LOVE: Dez against Revis. That was epic and intense. They are both extremely competitive and talented, and their match-up did not disappoint. Revis won some, Dez won some, and I was left wanting more. It reminded me of that famous fight where Muhammed Ali fought Joe Camel. Epic, classic, fun to watch.
HATE: I don’t like that Romo was throwing touchdowns to different receivers. He needs to throw every single touchdown to Miles Austin. Miles is my fantasy receiver, and whenever he gets touchdowns, I get a lot of points. In fact, Romo needs to throw every pass to Austin, and we need to line Austin up as the tailback when we’re 1 to 3 yards from the goal line. Also, We should let Austin run the wildcat. It may also be advantageous to “Go Nancy Kerrigan” on whoever is defending him. Any volunteers?
LOVE: I saw screens! I love screens! I don’t like coaches who abuse screens, but I also don’t like coaches who treat screens like a vial of cactus semen that they don’t want to touch. Screens, when used in moderation and called at the proper time, can spark an offense, utilize players who require space to work at full effectiveness, and it can plant a seed in the mind of the defense that can grow into a beautiful bush of second guesses and gaping holes.
HATE: Too many unsuccessful runs. 2.6, 1.3, 0.0. Those are the yards-per-carry of our three running backs. Call it good defense, call it a bad offensive line, call it 83,000 Jets fans chanting “JETS JETS JETS” and screaming their lungs out. Call it whatever you want. But it kills me when a team does the right thing in trying to establish the run, but fails repeatedly. Kudos to Garrett for trying to develop a running game through-out the night, but we just weren’t getting it done. This new “slimmed down” offensive line either needs to start producing, or they need to start eating those XXXL steak burritos from Taco Bell for every meal. Either option is fine with me. Although I’m sure that their local plumber would prefer that they choose the latter.

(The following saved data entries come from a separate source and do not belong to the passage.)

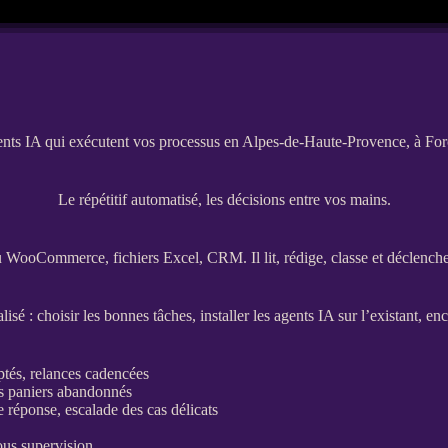
nts IA qui exécutent vos processus en Alpes-de-Haute-Provence, à For
Le répétitif automatisé, les décisions entre vos mains.
u
WooCommerce
, fichiers Excel,
CRM
. Il lit, rédige, classe et déclen
sé : choisir les bonnes tâches, installer les
agents
IA
sur l’existant, en
ptés,
relances
cadencées
s paniers abandonnés
e réponse, escalade des cas délicats
sous
supervision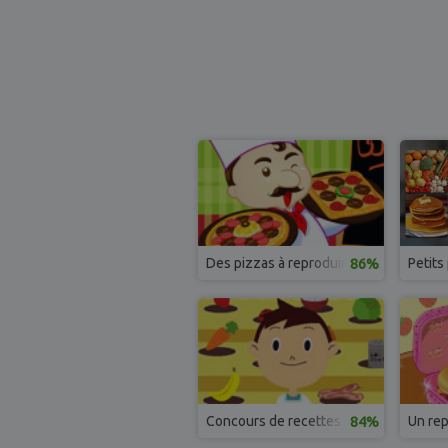
Des pizzas à reproduire
86%
Petits
Concours de recettes chinoises
84%
Un rep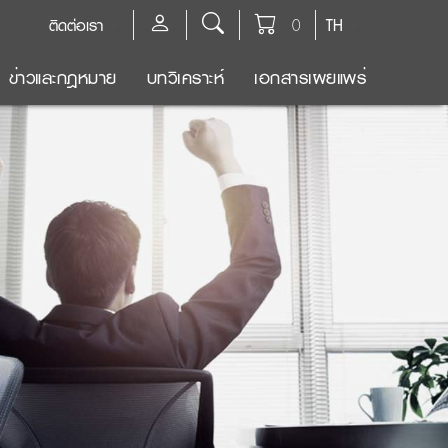
ติดต่อเรา
0
TH
ข่าวและกฎหมาย
บทวิเคราะห์
เอกสารเผยแพร่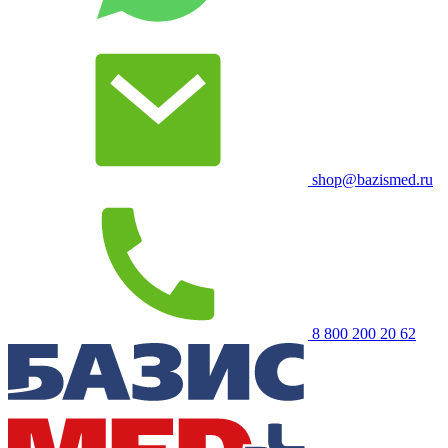
shop@bazismed.ru
8 800 200 20 62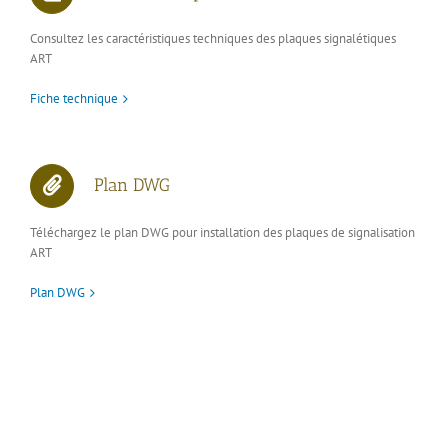
Consultez les caractéristiques techniques des plaques signalétiques
ART
Fiche technique
Plan DWG
Téléchargez le plan DWG pour installation des plaques de signalisation
ART
Plan DWG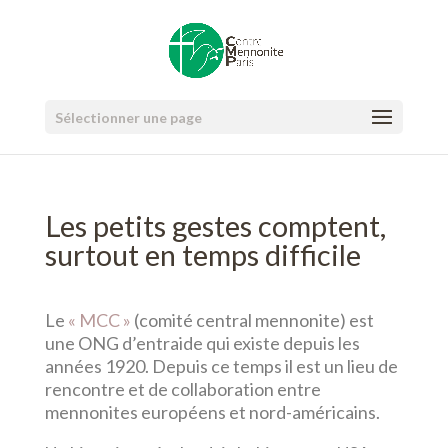
Sélectionner une page
Les petits gestes comptent,
surtout en temps difficile
Le
« MCC »
(comité central mennonite) est
une ONG d’entraide qui existe depuis les
années 1920. Depuis ce temps il est un lieu de
rencontre et de collaboration entre
mennonites européens et nord-américains.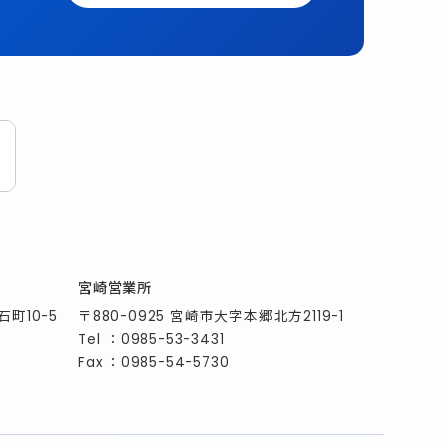
宮崎営業所
石町10-5
〒880-0925 宮崎市大字本郷北方2119-1
Tel
：
0985-53-3431
Fax
：0985-54-5730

LOVE: Toby Keith was sitting a few seats away from Jerry Jones. I don’t love Toby Keith, but I would pay more money to see Toby Keith and Jerry Jones getting drunk on Jack and Coke together than I’d pay to go to watch an NFL game from the sidelines. I wonder if they got around to singing some of Toby’s hits together. “How Do You Like Me Now”, “I Wanna Talk About Me”, “Who’s Your Daddy”, or another one of those awesome legendary country songs that he wrote and everybody loved. For the record, however, I’d rather listen to my son’s old Backyardigans CD 1,000 times in a row than listen to any one of those songs once. But even the mere thought of hearing Jerry Jones sing back-up vocals with Toby Keith is enough to fit this into the “Love” category.
HATE: LeBron James was at the game…And as if that wasn’t bad enough, I’m pretty sure he was cheering for the Cowboys, since he is an admitted life long Cowboy fan. But, hey, I won’t turn down his support for America’s Team. Because at the end of the day, all the people that was rooting on him to fail, at the end of the day they have to wake up tomorrow and have the same life that they had before they woke up today. They have the same personal problems they had today.
See what I did there? People who aren’t up-to-snuff on funny LeBron quotes are really confused right now.
But on the subject of confusion…
Read this entire article backwards for a chance to win an 800 dollar gift certificate to my underwear drawer.
So there you go. The world’s most powerful weekly article known to mankind.